Text excerpt:
Chris Wendt is Director of Technical Research & Development for IP Communications, Comcast. He’s also Co-author of the SHAKEN and STIR standards. He described the technology as rules of the road for determining who has the authentication and credentials to properly direct a phone call. “We’re building the structure right now, and as we evolve, as we identify bad actors, as we figure out how to solve all the different call use cases and scenarios, we can integrate those tools into this framework.”

Kathleen Foster, core networks engineering director, T-Mobile U.S., said the carrier is in various stages of testing with other carriers. “We’ve deployed it for our own customers. We plan to launch on more devices and with more partners throughout the year.”

“A Verizon call today takes advantage of SHAKEN/STIR over LTE,” said Verizon Headquarters Planning Senior Manager Jeff Haltom. The telecom has “laid the groundwork” to put the technology into the hands of wireline and wireless customers. We look forward to continuing the effort in 2019 and going into 2020.”

Raw data:
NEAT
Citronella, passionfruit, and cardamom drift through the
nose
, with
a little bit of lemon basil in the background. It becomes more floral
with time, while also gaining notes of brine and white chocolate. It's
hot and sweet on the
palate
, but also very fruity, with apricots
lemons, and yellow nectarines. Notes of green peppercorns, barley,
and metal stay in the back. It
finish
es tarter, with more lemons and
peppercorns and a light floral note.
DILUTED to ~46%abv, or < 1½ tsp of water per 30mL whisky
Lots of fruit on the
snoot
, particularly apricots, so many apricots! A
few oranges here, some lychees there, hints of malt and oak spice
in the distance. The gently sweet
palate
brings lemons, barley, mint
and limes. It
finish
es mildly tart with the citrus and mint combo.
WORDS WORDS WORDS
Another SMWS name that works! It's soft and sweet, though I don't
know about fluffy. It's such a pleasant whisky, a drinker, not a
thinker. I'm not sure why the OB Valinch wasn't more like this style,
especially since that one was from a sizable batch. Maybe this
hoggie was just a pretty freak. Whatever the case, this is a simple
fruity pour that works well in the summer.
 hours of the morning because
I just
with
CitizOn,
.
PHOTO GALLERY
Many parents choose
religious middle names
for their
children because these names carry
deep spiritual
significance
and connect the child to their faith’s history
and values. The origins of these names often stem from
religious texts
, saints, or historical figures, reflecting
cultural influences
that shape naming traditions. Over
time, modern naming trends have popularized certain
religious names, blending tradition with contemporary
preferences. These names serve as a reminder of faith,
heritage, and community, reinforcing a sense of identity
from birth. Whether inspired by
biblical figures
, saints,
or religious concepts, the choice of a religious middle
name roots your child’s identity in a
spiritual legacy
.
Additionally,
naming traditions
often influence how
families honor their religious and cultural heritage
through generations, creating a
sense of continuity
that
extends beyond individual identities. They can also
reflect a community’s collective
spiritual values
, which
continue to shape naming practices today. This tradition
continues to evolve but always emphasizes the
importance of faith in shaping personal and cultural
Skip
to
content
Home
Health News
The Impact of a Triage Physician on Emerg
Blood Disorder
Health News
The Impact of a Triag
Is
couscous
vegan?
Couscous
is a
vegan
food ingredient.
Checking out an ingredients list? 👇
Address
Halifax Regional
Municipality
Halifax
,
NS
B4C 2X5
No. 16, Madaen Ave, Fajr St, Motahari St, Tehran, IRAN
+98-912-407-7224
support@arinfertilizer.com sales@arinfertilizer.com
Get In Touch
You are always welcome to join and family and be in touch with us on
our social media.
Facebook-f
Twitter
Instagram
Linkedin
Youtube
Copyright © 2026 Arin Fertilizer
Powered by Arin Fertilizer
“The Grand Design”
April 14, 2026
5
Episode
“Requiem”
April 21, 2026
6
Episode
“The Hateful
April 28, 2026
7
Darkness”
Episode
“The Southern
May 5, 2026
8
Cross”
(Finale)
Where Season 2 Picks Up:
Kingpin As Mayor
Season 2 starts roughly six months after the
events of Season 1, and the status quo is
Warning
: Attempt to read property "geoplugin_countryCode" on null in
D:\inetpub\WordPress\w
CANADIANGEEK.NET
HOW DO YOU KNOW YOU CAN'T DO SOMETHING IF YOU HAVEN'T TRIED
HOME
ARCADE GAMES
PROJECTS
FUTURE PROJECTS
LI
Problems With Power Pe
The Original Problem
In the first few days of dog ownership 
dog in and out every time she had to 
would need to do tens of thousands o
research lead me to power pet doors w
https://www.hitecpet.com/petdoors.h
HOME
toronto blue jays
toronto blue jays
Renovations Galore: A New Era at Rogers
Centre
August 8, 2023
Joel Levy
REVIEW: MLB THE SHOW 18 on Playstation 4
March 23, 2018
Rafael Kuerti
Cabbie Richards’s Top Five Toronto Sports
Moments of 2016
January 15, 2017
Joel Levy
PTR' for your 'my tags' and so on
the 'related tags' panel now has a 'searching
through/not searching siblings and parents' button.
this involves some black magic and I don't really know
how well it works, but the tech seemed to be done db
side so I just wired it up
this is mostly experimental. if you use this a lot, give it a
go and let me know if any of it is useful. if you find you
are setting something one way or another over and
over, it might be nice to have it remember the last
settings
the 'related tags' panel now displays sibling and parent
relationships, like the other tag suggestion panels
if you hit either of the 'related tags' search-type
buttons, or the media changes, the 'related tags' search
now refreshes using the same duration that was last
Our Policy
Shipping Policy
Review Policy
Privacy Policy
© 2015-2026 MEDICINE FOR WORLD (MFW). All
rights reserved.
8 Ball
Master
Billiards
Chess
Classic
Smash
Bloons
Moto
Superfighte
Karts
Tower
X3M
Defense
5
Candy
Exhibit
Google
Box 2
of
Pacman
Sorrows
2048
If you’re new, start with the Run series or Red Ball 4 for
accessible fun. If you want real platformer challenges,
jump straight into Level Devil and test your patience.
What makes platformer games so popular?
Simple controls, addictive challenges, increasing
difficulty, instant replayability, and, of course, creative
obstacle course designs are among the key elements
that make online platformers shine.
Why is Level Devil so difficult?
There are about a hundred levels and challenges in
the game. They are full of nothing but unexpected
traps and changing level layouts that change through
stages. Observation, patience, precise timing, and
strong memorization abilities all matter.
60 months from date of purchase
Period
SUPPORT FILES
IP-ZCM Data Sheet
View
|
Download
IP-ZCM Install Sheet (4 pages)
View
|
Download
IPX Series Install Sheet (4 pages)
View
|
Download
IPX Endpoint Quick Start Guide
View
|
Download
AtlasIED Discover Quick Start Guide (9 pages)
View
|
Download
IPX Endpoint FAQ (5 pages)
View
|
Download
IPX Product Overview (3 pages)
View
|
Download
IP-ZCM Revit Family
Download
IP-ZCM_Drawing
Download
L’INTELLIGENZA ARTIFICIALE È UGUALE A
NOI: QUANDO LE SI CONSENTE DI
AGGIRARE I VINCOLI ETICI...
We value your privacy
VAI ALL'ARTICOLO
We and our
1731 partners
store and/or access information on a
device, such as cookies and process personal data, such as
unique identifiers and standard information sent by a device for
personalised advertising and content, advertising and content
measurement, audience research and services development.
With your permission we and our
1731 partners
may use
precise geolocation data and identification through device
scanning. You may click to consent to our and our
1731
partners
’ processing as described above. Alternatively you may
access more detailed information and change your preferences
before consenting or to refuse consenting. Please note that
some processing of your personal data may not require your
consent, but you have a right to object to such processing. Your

What is being asked:
Pick up the article on carriers rolling out SHAKEN/STIR call authentication after its final sentence and carry it forward.

Task result:
Linda Vandeloop, AVP of external Affairs/regulatory at AT&T and the chair of the Secure Telephone Identity Governance Authority Board, said: “One-hundred percent of our consumer VOiP calls originating on AT&T’s network are authenticated now. We expect that nearly all of our calls [that originate on its IP network] will be authenticated by the end of the year. This will include FirstNet, as well as prepaid, which includes Cricket.” She said the SHAKEN/STIR information will be used by the end of the year in its Call Protect service for customers.

Wendt said Comcast is partnering with AT&T and T-Mobile on SHAKEN/STIR and fully deployed in residential networks. All calls are being verified and Comcast is making progress with the other businesses in its network. “As a wireline provider, we’ve been trying to come up with display and other techniques for how we indicate to the consumer. We have various tools that consumers can use in the network to control the spam in the network and look forward to utilizing some of the tools that are being developed on an ongoing basis.”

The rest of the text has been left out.